I’ve traced the problem reported in the previous post. As I suspected, it is related to the type of file system on the microSD card. There appears to be an issue with the library routine that DSmaps invokes to create its working folder in the root of the microSD card. Using a little test program, I can consistently cause corruption when using FAT32 but never when using FAT16.
N.B. Most microSD cards come pre-formatted with the FAT16 file system, so unless you have re-formatted your card to FAT32, you will not be affected by this problem. That said, the standard caveats when using any pre-release software still apply.
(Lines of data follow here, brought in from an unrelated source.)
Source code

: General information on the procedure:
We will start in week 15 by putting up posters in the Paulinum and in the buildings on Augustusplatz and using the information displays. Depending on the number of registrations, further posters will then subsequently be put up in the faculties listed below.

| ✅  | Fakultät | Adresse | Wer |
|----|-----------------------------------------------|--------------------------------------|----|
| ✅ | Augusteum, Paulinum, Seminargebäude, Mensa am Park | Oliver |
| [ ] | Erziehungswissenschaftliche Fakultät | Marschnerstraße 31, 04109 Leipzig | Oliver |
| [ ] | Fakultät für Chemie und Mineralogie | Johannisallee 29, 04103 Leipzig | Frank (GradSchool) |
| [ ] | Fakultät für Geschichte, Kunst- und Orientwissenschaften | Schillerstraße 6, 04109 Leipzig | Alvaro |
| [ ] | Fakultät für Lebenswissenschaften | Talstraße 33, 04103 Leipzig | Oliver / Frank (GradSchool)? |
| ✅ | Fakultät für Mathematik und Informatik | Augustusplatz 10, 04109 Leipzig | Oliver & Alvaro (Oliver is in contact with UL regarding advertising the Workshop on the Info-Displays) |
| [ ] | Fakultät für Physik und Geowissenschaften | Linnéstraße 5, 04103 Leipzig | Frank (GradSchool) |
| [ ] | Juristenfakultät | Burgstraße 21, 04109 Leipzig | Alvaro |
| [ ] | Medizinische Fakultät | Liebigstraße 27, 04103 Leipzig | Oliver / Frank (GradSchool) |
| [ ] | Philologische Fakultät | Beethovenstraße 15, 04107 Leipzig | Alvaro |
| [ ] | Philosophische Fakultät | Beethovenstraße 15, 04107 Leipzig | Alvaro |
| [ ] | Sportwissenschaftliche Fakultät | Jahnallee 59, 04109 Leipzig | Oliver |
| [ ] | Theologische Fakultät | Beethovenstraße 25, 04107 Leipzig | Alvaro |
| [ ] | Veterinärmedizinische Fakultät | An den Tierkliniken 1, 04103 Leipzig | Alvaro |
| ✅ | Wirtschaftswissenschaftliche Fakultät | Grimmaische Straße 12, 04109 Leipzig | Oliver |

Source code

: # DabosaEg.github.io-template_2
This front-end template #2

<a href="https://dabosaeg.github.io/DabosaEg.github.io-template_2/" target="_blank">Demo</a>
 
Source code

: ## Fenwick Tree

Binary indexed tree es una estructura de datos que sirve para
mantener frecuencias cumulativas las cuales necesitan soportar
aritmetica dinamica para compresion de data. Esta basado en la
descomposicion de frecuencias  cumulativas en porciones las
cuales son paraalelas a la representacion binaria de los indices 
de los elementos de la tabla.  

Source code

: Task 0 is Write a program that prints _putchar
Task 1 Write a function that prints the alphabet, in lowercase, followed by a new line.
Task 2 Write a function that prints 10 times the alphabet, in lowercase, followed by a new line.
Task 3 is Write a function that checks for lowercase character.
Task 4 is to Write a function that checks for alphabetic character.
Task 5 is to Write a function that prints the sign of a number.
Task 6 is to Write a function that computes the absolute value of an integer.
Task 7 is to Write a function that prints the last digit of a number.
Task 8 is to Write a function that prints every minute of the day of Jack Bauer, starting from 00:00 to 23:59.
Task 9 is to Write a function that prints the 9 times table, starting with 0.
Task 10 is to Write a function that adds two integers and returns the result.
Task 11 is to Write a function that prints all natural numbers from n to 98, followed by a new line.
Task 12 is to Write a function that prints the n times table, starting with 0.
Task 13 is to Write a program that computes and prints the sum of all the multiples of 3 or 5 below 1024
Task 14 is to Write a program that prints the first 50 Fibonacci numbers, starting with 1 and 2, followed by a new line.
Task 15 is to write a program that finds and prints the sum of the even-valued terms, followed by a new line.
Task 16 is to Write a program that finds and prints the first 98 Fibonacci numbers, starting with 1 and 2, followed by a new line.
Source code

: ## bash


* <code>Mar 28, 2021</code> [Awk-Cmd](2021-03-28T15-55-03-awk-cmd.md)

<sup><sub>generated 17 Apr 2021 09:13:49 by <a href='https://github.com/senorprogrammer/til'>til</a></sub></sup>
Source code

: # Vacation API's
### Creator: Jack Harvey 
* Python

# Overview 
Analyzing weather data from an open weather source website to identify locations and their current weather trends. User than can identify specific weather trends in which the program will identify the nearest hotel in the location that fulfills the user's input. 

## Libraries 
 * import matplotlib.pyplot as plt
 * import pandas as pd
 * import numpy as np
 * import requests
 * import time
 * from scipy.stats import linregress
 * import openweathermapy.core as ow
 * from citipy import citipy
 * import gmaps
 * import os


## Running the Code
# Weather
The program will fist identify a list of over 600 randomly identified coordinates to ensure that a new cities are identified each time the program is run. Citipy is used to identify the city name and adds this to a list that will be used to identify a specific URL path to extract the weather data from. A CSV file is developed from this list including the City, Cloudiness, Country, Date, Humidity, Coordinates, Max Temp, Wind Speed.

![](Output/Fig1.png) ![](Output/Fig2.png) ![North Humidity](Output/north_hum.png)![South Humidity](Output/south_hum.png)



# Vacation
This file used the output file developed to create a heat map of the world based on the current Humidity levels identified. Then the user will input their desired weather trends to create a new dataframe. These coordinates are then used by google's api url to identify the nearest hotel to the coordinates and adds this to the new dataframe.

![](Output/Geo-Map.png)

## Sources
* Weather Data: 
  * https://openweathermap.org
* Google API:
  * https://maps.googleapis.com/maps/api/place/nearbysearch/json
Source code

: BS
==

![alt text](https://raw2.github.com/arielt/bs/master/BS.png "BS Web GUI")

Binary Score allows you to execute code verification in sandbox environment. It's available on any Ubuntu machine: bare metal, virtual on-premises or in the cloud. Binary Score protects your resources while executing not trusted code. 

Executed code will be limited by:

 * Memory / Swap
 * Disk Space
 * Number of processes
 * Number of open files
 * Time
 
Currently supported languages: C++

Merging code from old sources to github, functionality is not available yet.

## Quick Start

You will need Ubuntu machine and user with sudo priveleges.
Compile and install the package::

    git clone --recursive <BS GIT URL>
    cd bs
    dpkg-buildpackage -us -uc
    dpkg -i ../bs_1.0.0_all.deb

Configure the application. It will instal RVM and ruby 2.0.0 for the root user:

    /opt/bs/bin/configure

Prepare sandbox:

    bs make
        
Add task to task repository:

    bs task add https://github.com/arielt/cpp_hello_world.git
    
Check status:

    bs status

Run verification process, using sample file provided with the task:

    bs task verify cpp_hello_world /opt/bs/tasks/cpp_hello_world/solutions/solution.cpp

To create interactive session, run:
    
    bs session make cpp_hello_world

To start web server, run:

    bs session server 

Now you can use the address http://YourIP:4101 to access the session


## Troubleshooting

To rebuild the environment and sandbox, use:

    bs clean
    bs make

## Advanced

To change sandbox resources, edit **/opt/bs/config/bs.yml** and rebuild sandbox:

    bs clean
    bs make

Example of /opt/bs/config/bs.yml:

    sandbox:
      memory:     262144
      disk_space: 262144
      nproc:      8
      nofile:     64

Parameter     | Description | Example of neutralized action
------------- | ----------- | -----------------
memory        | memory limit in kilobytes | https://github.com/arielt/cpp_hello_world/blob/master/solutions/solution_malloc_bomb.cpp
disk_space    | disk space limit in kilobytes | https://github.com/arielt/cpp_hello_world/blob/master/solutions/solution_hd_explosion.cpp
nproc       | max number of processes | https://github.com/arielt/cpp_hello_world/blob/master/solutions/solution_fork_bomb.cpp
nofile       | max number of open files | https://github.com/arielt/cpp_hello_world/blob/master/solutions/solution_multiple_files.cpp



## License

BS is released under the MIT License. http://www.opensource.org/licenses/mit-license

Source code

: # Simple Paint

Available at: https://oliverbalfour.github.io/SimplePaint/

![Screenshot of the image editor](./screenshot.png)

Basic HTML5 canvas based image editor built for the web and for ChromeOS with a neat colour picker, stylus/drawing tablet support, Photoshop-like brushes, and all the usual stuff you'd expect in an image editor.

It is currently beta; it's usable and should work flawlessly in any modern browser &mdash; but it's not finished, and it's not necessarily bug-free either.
To determine if you are affected, pop your microSD card into a PC and run the chkdsk command on the command line (if your card appears as the E: drive, the command syntax would be “chkdsk E:” – be careful to use the correct drive letter!). The first line of output from chkdsk will tell you the file system type, where “FAT” means that you’re using FAT16 and “FAT32” means you’re using FAT32. If file system corruption is reported, re-run the command in fix mode (following the previous example, the command syntax would be “chkdsk E: /F”).
I’ve contacted the original creator of the library I’m using, in an effort to get some help. With a bit of luck there will be a simple coding work-around, in which case I’ll issue a patched revision asap. In the meantime, if you are using FAT32 and want to try out DSmaps without re-formatting your card, simply create the DSMAPS working folder on your card before you start DSmaps for the first time – if the folder is already present I don’t need to create it so the problem doesn’t arise.